そこで、2014年9月からの安倍首相の発言から、その真意を探ってみたい。

まずは2014年9月19日、THE WALL STREET JOURNALに寄稿された安倍首相の文面からの抜粋である。「安倍政権の成長戦略は成果を上げている。失業率は現在4%を下回り、労働市場は引き締まっている。大企業や、中小企業の3分の2近くが賃金を引き上げた。就業者数の増加で給与総額は2013年4月以降、上昇基調にある。7月の給与総額は前年同月比3%強増加した。2014年第2四半期は、マイナス成長だったにもかかわらず、非正規雇用者数は減少し、正規雇用者数は増加した。過去3年で約100万人の労働者が非正規から正規雇用に移行した。企業の設備投資は5四半期連続で前年同期を上回った」

ここから読み取れることは、まず「景気回復には正規雇用の増加が前提だ」という表現。
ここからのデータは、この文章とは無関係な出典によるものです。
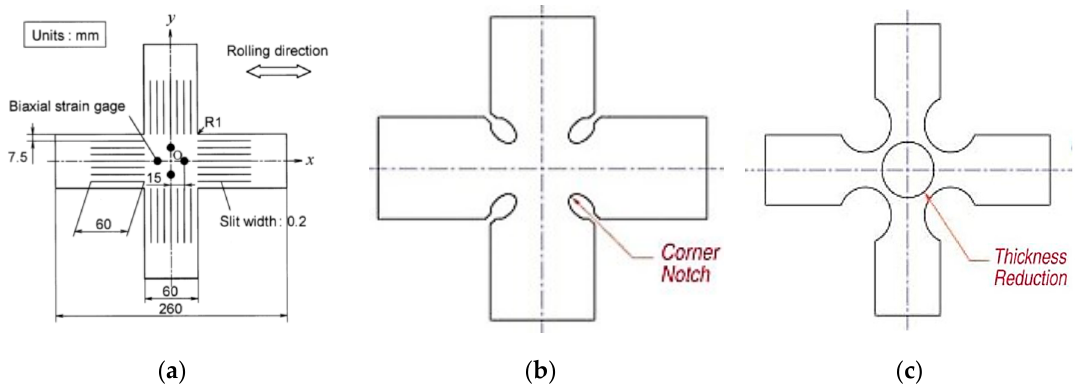
Figure 10. Typical biaxial cruciform specimens with: ( a ) slits [81]; ( b ) elliptical notched corners [70]; ( c ) circular-notched corners and reduced thickness at the centre [70].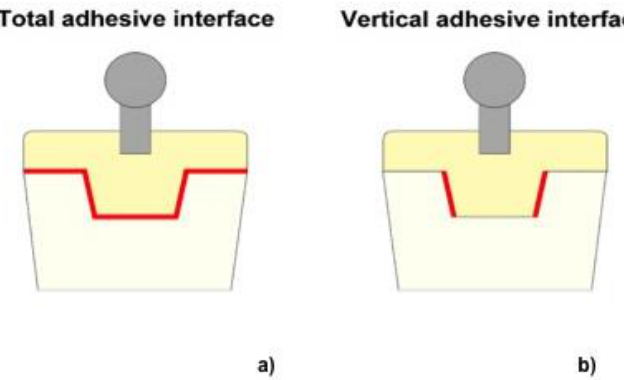
Figure 3. Schematic of definition of ( a ) total and ( b ) vertical adhesive interface considered during adhesive area calculation.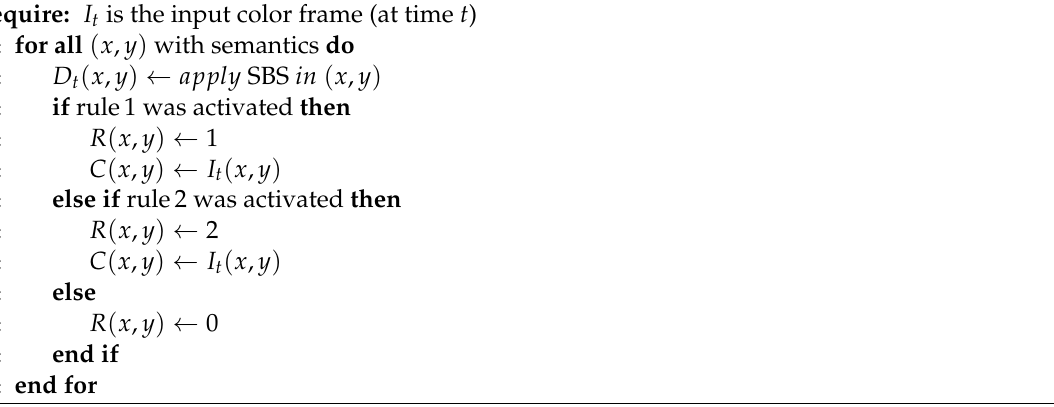
Algorithm 1 Pseudo-code of ASBS for pixels with semantics. The rule and color maps are updated during the application of SBS (note that R is initialized with zero values at the program start).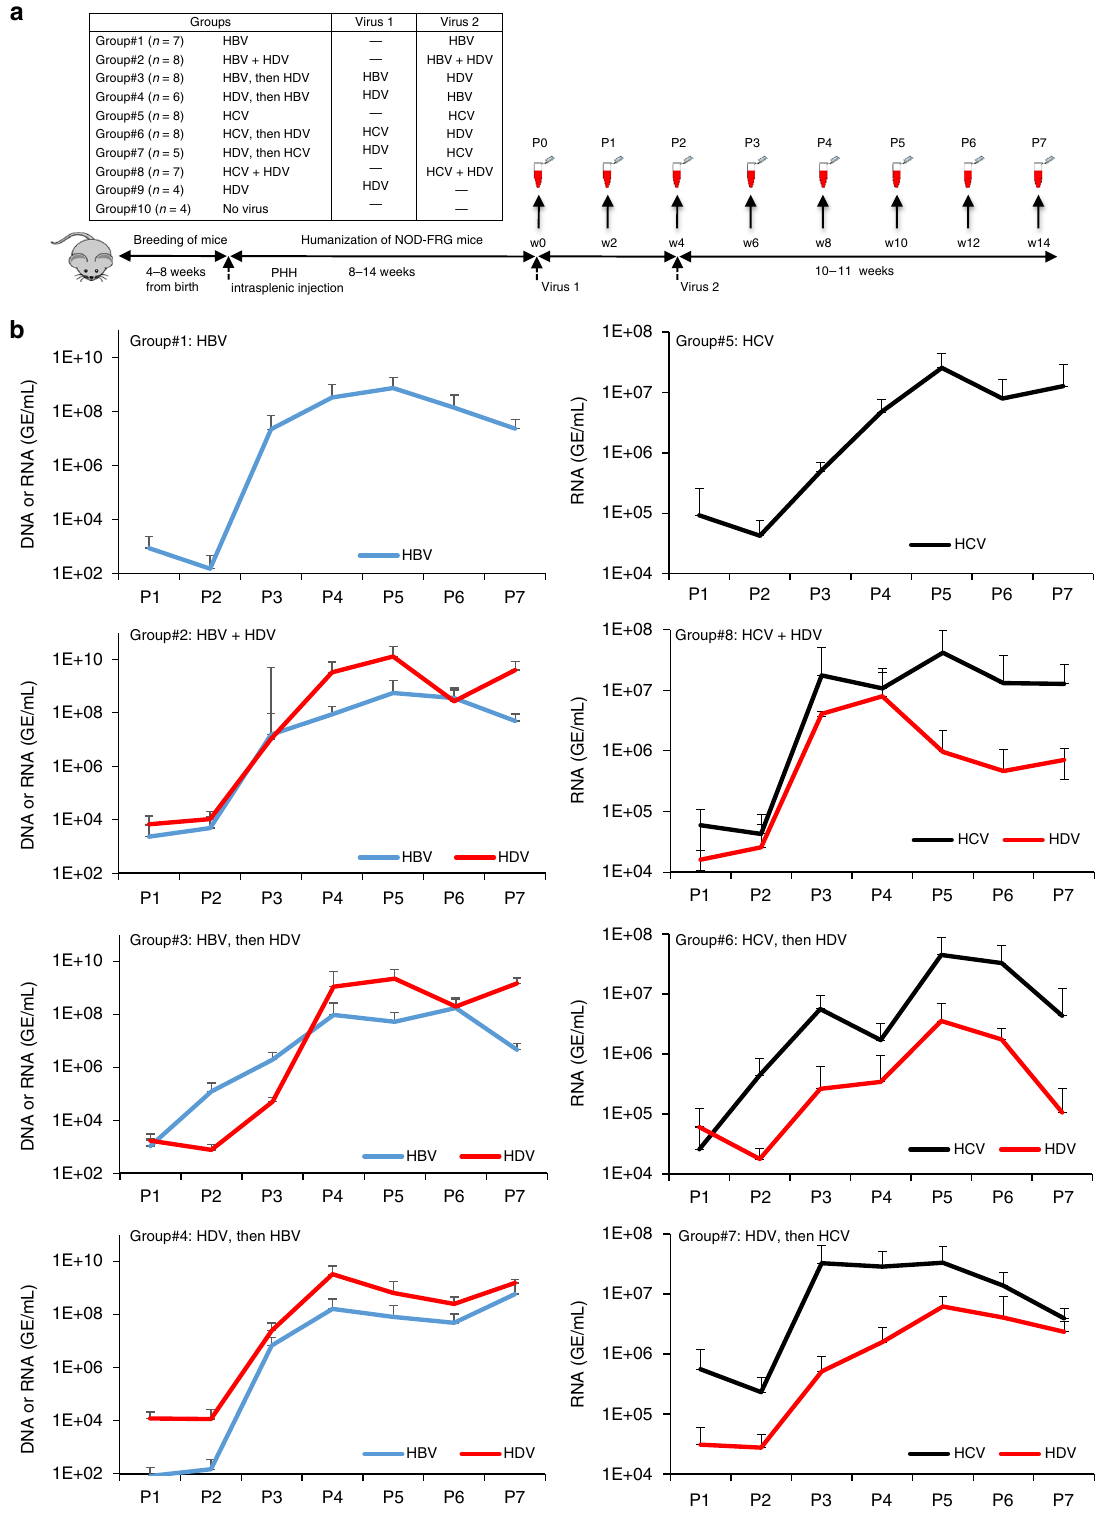
Fig. 7 HCV propagates HDV particles in vivo. Four- to eight-week-old NOD-FRG mice were engrafted with primary human hepatocytes (PHH). After ca. 2 – 3 months, the animals displaying HSA levels >15 mg/mL were split into 10 different groups ( n = 4 to n = 8 independent animals) that were infected with HDV (10 7 GE/mouse) and/or HCV (1.5 × 10 5 FFU/mouse) or HBV (10 8 GE/mouse), as shown in the schedule ( a ). At different time points post infection, blood samples (50 µ l) were collected and the viremia in sera was monitored by qPCR on the genomes of the indicated viruses (GE/mL of serum) ( b ). The graphs show the mean results of viremia of HDV (red lines), HBV (blue lines), and HCV (black lines). See results of individual mice as well as of control groups, inoculated with HDV only (Group#9: HDV) or with PBS (Group#10: Mocks) in Supplementary Fig. 7. Source data are provided as a Source Data fi le. Error bars correspond to standard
小泉改革での規制緩和で「派遣」労働環境が拡大してしまったことが、現在の所得格差社会につながっている、という反省を述べているわけだ。総務省統計局の調査(2014年9月30日公表)では、2014年の8月次の完全失業率は3.5%(季節調整値)。詳細では、就業者数は6363万人。前年同月に比べ53万人の増加。雇用者数は5600万人。前年同月に比べ38万人の増加 。完全失業者数は231万人。前年同月に比べ40万人の減少。51か月連続の減少となっている。完全失業率は3.5%。前月に比べ0.3ポイント低下となっている。